• **DIRECTIONS**
Filter the entries, keeping every line with the word "format".

• **DATASET EXTRACT**
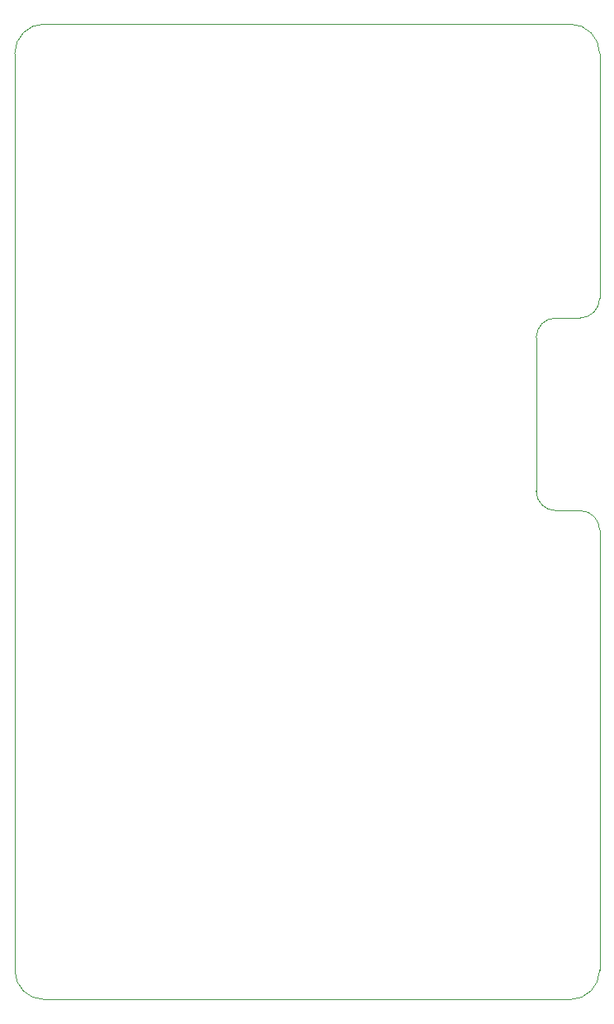
<source format=gbr>
%TF.GenerationSoftware,Altium Limited,Altium Designer,22.10.1 (41)*%
G04 Layer_Color=0*
%FSLAX45Y45*%
%MOMM*%
%TF.SameCoordinates,E44625A2-F068-4864-A6FA-01B12190F87A*%
%TF.FilePolarity,Positive*%
%TF.FileFunction,Profile,NP*%
%TF.Part,Single*%
G01*
G75*
%TA.AperFunction,Profile*%
%ADD70C,0.02540*%
D70*
X0Y300000D02*
G03*
X300000Y0I300000J0D01*
G01*
X5700000D01*
D02*
G03*
X6000000Y300000I0J300000D01*
G01*
Y4812500D01*
D02*
G03*
X5800001Y5012500I-200000J0D01*
G01*
X5550000D01*
D02*
G02*
X5349999Y5212500I0J200000D01*
G01*
Y6787500D01*
D02*
G02*
X5550000Y6987500I200000J-0D01*
G01*
X5800001D01*
D02*
G03*
X6000001Y7187500I0J200000D01*
G01*
Y9700000D01*
D02*
G03*
X5700000Y10000000I-300001J-1D01*
G01*
X300000D01*
D02*
G03*
X0Y9700000I0J-300000D01*
G01*
Y300000D01*
%TF.MD5,04b7eb84e62802879947d2ee814de5f5*%
M02*

</source>
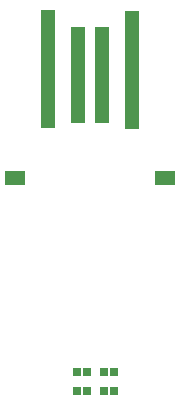
<source format=gbp>
%FSLAX36Y36*%
%MOIN*%

%AMMACRO1*21,1,$1,$2,0,0,$3*%
%ADD10R,0.0472X0.3937*%
%ADD11R,0.0472X0.3200*%
%ADD12R,0.0700X0.0500*%
%ADD13MACRO1,0.0236X0.0256X0.0000*%

%LPD*%
D10*
G01*
X590000Y-245000D03*
D11*
G01*
X490999Y-260000D03*
G01*
X410999Y-260000D03*
D10*
G01*
X311469Y-240000D03*
D12*
G01*
X200000Y-605000D03*
G01*
X700000Y-605000D03*
D13*
G01*
X408299Y-1250000D03*
G01*
X441700Y-1250000D03*
G01*
X531700Y-1250000D03*
G01*
X498299Y-1250000D03*
G01*
X408299Y-1315000D03*
G01*
X441700Y-1315000D03*
G01*
X531700Y-1315000D03*
G01*
X498299Y-1315000D03*
M02*

</source>
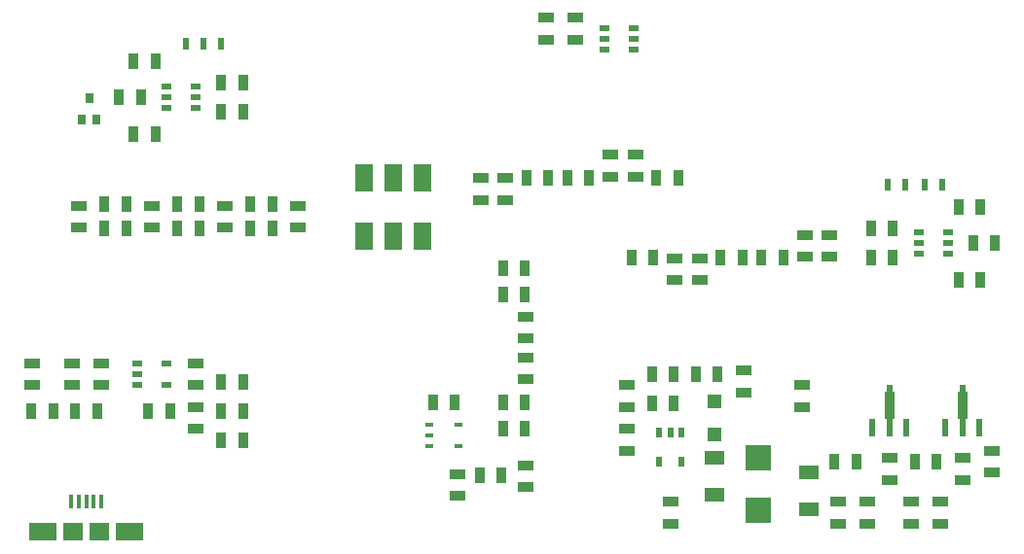
<source format=gtp>
G04 (created by PCBNEW-RS274X (2011-12-28 BZR 3254)-stable) date 9/2/2012 2:21:17 PM*
G01*
G70*
G90*
%MOIN*%
G04 Gerber Fmt 3.4, Leading zero omitted, Abs format*
%FSLAX34Y34*%
G04 APERTURE LIST*
%ADD10C,0.006000*%
%ADD11R,0.023000X0.043000*%
%ADD12R,0.028000X0.018000*%
%ADD13R,0.022000X0.033000*%
%ADD14R,0.033000X0.022000*%
%ADD15R,0.045200X0.045200*%
%ADD16R,0.020000X0.084600*%
%ADD17R,0.020000X0.064900*%
%ADD18R,0.038000X0.098000*%
%ADD19R,0.053100X0.033400*%
%ADD20R,0.053100X0.033000*%
%ADD21R,0.068900X0.045200*%
%ADD22R,0.013700X0.051100*%
%ADD23R,0.092500X0.064000*%
%ADD24R,0.068900X0.064000*%
%ADD25R,0.025600X0.033400*%
%ADD26R,0.033400X0.053100*%
%ADD27R,0.033000X0.053100*%
%ADD28R,0.063000X0.098000*%
%ADD29R,0.088000X0.088000*%
G04 APERTURE END LIST*
G54D10*
G54D11*
X17500Y-11650D03*
X18100Y-11650D03*
X16900Y-11650D03*
G54D12*
X25250Y-24725D03*
X25250Y-25475D03*
X26250Y-24725D03*
X25250Y-25100D03*
X26250Y-25475D03*
G54D13*
X33875Y-26000D03*
X33125Y-26000D03*
X33125Y-25000D03*
X33500Y-25000D03*
X33875Y-25000D03*
G54D14*
X16250Y-22625D03*
X16250Y-23375D03*
X15250Y-23375D03*
X15250Y-23000D03*
X15250Y-22625D03*
X31250Y-11875D03*
X31250Y-11125D03*
X32250Y-11125D03*
X32250Y-11500D03*
X32250Y-11875D03*
X31250Y-11500D03*
X43000Y-18125D03*
X43000Y-18875D03*
X42000Y-18875D03*
X42000Y-18500D03*
X42000Y-18125D03*
X43000Y-18500D03*
X16250Y-13875D03*
X16250Y-13125D03*
X17250Y-13125D03*
X17250Y-13500D03*
X17250Y-13875D03*
X16250Y-13500D03*
G54D15*
X35000Y-23929D03*
X35000Y-25071D03*
G54D16*
X43500Y-23758D03*
G54D17*
X42909Y-24841D03*
G54D16*
X43500Y-24742D03*
G54D17*
X44091Y-24841D03*
G54D18*
X43500Y-24050D03*
G54D16*
X41000Y-23758D03*
G54D17*
X40409Y-24841D03*
G54D16*
X41000Y-24742D03*
G54D17*
X41591Y-24841D03*
G54D18*
X41000Y-24050D03*
G54D19*
X32000Y-23376D03*
G54D20*
X32000Y-24124D03*
G54D19*
X11650Y-22626D03*
G54D20*
X11650Y-23374D03*
G54D21*
X35000Y-27130D03*
X35000Y-25870D03*
G54D22*
X13500Y-27350D03*
X13244Y-27350D03*
X13756Y-27350D03*
X12988Y-27350D03*
X14012Y-27350D03*
G54D23*
X12004Y-28393D03*
X14996Y-28393D03*
G54D24*
X13047Y-28393D03*
X13953Y-28393D03*
G54D19*
X13250Y-17974D03*
G54D20*
X13250Y-17226D03*
G54D25*
X13856Y-14274D03*
X13344Y-14274D03*
X13600Y-13526D03*
G54D19*
X13000Y-23374D03*
G54D20*
X13000Y-22626D03*
G54D26*
X18874Y-25250D03*
G54D27*
X18126Y-25250D03*
G54D26*
X18874Y-24250D03*
G54D27*
X18126Y-24250D03*
G54D26*
X14126Y-17150D03*
G54D27*
X14874Y-17150D03*
G54D19*
X15750Y-17974D03*
G54D20*
X15750Y-17226D03*
G54D26*
X16626Y-17150D03*
G54D27*
X17374Y-17150D03*
G54D19*
X14000Y-23374D03*
G54D20*
X14000Y-22626D03*
G54D19*
X18250Y-17974D03*
G54D20*
X18250Y-17226D03*
G54D26*
X19126Y-17150D03*
G54D27*
X19874Y-17150D03*
G54D19*
X20750Y-17974D03*
G54D20*
X20750Y-17226D03*
G54D26*
X16374Y-24250D03*
G54D27*
X15626Y-24250D03*
G54D19*
X27850Y-16276D03*
G54D20*
X27850Y-17024D03*
G54D26*
X28576Y-16250D03*
G54D27*
X29324Y-16250D03*
G54D19*
X31450Y-16224D03*
G54D20*
X31450Y-15476D03*
G54D26*
X33026Y-16250D03*
G54D27*
X33774Y-16250D03*
G54D19*
X33650Y-19026D03*
G54D20*
X33650Y-19774D03*
G54D26*
X35226Y-19000D03*
G54D27*
X35974Y-19000D03*
G54D19*
X38100Y-18974D03*
G54D20*
X38100Y-18226D03*
G54D26*
X13874Y-24250D03*
G54D27*
X13126Y-24250D03*
G54D26*
X28524Y-23950D03*
G54D27*
X27776Y-23950D03*
G54D26*
X14874Y-18000D03*
G54D27*
X14126Y-18000D03*
G54D26*
X17374Y-18000D03*
G54D27*
X16626Y-18000D03*
G54D26*
X19874Y-18000D03*
G54D27*
X19126Y-18000D03*
G54D19*
X28550Y-21026D03*
G54D20*
X28550Y-21774D03*
G54D19*
X27000Y-16276D03*
G54D20*
X27000Y-17024D03*
G54D26*
X30724Y-16250D03*
G54D27*
X29976Y-16250D03*
G54D19*
X32300Y-16224D03*
G54D20*
X32300Y-15476D03*
G54D26*
X32924Y-19000D03*
G54D27*
X32176Y-19000D03*
G54D19*
X34500Y-19026D03*
G54D20*
X34500Y-19774D03*
G54D26*
X37374Y-19000D03*
G54D27*
X36626Y-19000D03*
G54D19*
X38950Y-18974D03*
G54D20*
X38950Y-18226D03*
G54D19*
X17250Y-23374D03*
G54D20*
X17250Y-22626D03*
G54D19*
X17250Y-24874D03*
G54D20*
X17250Y-24126D03*
G54D26*
X11626Y-24250D03*
G54D27*
X12374Y-24250D03*
G54D26*
X18874Y-23250D03*
G54D27*
X18126Y-23250D03*
G54D28*
X25000Y-16250D03*
X24000Y-16250D03*
X23000Y-16250D03*
X23000Y-18250D03*
X24000Y-18250D03*
X25000Y-18250D03*
G54D19*
X28550Y-23174D03*
G54D20*
X28550Y-22426D03*
G54D26*
X28524Y-19350D03*
G54D27*
X27776Y-19350D03*
G54D26*
X28524Y-20250D03*
G54D27*
X27776Y-20250D03*
G54D26*
X28524Y-24850D03*
G54D27*
X27776Y-24850D03*
G54D29*
X36500Y-25850D03*
X36500Y-27650D03*
G54D19*
X33500Y-27376D03*
G54D20*
X33500Y-28124D03*
G54D26*
X41876Y-26000D03*
G54D27*
X42624Y-26000D03*
G54D19*
X39250Y-27376D03*
G54D20*
X39250Y-28124D03*
G54D26*
X39126Y-26000D03*
G54D27*
X39874Y-26000D03*
G54D19*
X41750Y-27376D03*
G54D20*
X41750Y-28124D03*
G54D19*
X41000Y-26624D03*
G54D20*
X41000Y-25876D03*
G54D19*
X38000Y-24124D03*
G54D20*
X38000Y-23376D03*
G54D19*
X36000Y-23624D03*
G54D20*
X36000Y-22876D03*
G54D19*
X43500Y-26624D03*
G54D20*
X43500Y-25876D03*
G54D26*
X33624Y-24000D03*
G54D27*
X32876Y-24000D03*
G54D26*
X34376Y-23000D03*
G54D27*
X35124Y-23000D03*
G54D26*
X32876Y-23000D03*
G54D27*
X33624Y-23000D03*
G54D19*
X44500Y-25626D03*
G54D20*
X44500Y-26374D03*
G54D19*
X40250Y-27376D03*
G54D20*
X40250Y-28124D03*
G54D19*
X42750Y-27376D03*
G54D20*
X42750Y-28124D03*
G54D21*
X38250Y-27630D03*
X38250Y-26370D03*
G54D19*
X32000Y-24876D03*
G54D20*
X32000Y-25624D03*
G54D26*
X15874Y-12250D03*
G54D27*
X15126Y-12250D03*
G54D26*
X15874Y-14750D03*
G54D27*
X15126Y-14750D03*
G54D26*
X18126Y-14000D03*
G54D27*
X18874Y-14000D03*
G54D26*
X18126Y-13000D03*
G54D27*
X18874Y-13000D03*
G54D19*
X29250Y-11524D03*
G54D20*
X29250Y-10776D03*
G54D19*
X30250Y-11524D03*
G54D20*
X30250Y-10776D03*
G54D26*
X40376Y-18000D03*
G54D27*
X41124Y-18000D03*
G54D26*
X40376Y-19000D03*
G54D27*
X41124Y-19000D03*
G54D26*
X43376Y-17250D03*
G54D27*
X44124Y-17250D03*
G54D26*
X43376Y-19750D03*
G54D27*
X44124Y-19750D03*
G54D26*
X43876Y-18500D03*
G54D27*
X44624Y-18500D03*
G54D26*
X14626Y-13500D03*
G54D27*
X15374Y-13500D03*
G54D11*
X40950Y-16500D03*
X41550Y-16500D03*
X42200Y-16500D03*
X42800Y-16500D03*
G54D19*
X26200Y-27174D03*
G54D20*
X26200Y-26426D03*
G54D19*
X28550Y-26874D03*
G54D20*
X28550Y-26126D03*
G54D26*
X27724Y-26450D03*
G54D27*
X26976Y-26450D03*
G54D26*
X26124Y-23950D03*
G54D27*
X25376Y-23950D03*
M02*

</source>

• **FINISHED EXERCISE**
<source format=gbr>
<source format=gbp>
<source format=gtp>
G04 Gerber Fmt 3.4, Leading zero omitted, Abs format*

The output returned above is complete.